The large chorus comprises perhaps the most exciting character in the production, the impoverished men and women who fell under Eva’s spell and sobbed at her death, refusing to recognize her betrayal of their trust as she grew increasingly wealthy and powerful. Sanchez brilliantly choreographs the chorus, using them as an essential element in the narrative. Sanchez has also revised the staging in small ways. The competition among the generals for the political leadership of the country is usually portrayed by a game of musical chairs. Sanchez changes it to a series of brief wrestling matches. The musical chairs were amusing, but the wrestling reflects the underlying violence of the power struggle, a nasty contest of the survival of the fittest to control Argentina.
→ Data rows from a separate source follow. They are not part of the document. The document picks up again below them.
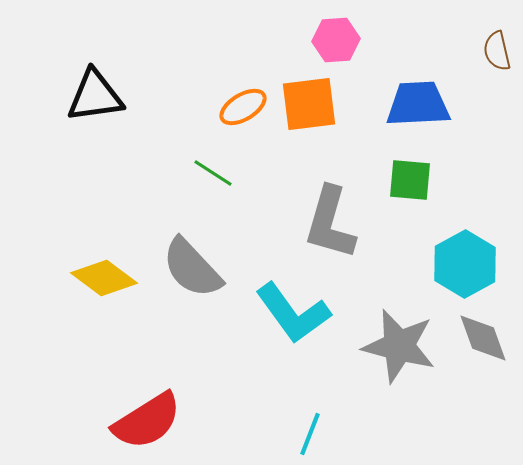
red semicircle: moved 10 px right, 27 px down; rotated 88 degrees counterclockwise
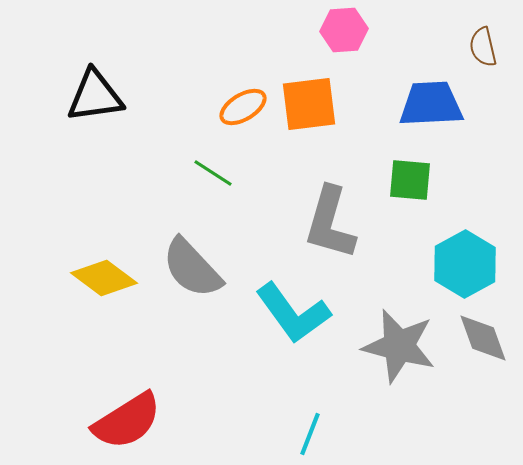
pink hexagon: moved 8 px right, 10 px up
brown semicircle: moved 14 px left, 4 px up
blue trapezoid: moved 13 px right
red semicircle: moved 20 px left
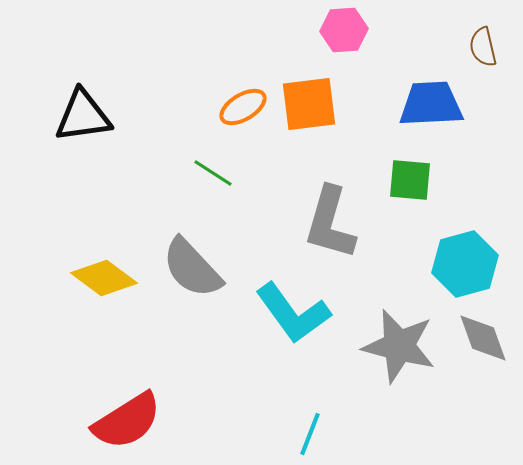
black triangle: moved 12 px left, 20 px down
cyan hexagon: rotated 14 degrees clockwise
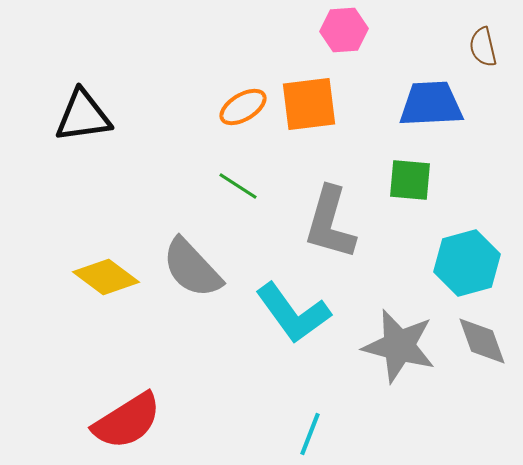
green line: moved 25 px right, 13 px down
cyan hexagon: moved 2 px right, 1 px up
yellow diamond: moved 2 px right, 1 px up
gray diamond: moved 1 px left, 3 px down
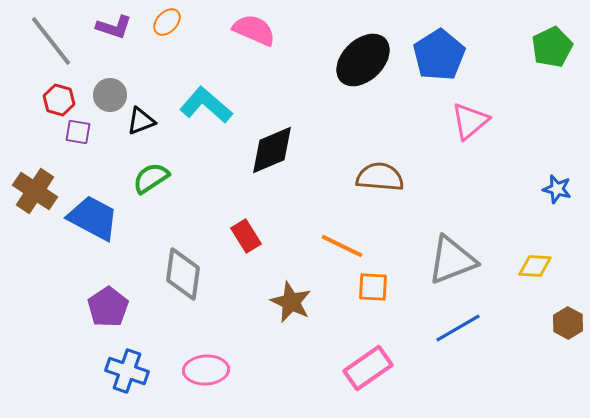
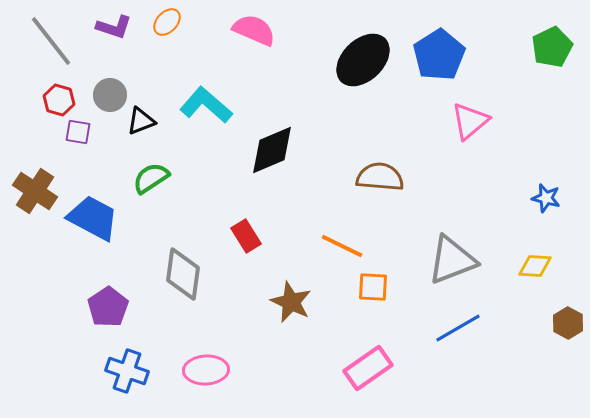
blue star: moved 11 px left, 9 px down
The production is a good fit for Marriott’s intimate in-the-round stage. There is little to Thomas M. Ryan’s set except open space, with different locations signified by shifting properties designed by Sally Weiss. The company employs the theater aisles as well as the stage, allowing the action to flow smoothly from short scene to short scene. Robert Gilmartin designed the sound, Jesse Klug the lighting, and Nancy Missimi the costumes.
The Marriott orchestra directed by Patti Garwood likewise is an integral character in delineating the play’s narrative and mood. The orchestra makes splendid use of Argentine tango rhythms, with fine guitar solos by Dave Saenger. There are only 10 musicians in the band but their sound filled the theater like a first-class Broadway pit orchestra.
“Evita” has always been one of my favorite musicals. The Harold Prince staging never fails to dazzle. He took what is basically a tawdry story of a tinhorn dictator and his round-heeled consort and turns it into a theatrical feast. The Lloyd Webber-Rice score is the best of their collaborations. The show is almost entirely sung through, highlighted by the signature song “Don’t Cry for Me, Argentina” and the even better, if less known, “High Flying, Adored.”
My only quibble is the excessive length of the second act, especially Evita’s drawn out decline leading to her death from cancer at the age of 33. Ten minutes could be blue penciled from Evita’s downward spiral with no loss. Sanchez omits the film projections that normally flavor the show visually, trusting the score, the original theatrical imagination of Harold Prince, and his own creativity to sustain the evening. His production is intelligent and revealing. He has earned an encore assignment.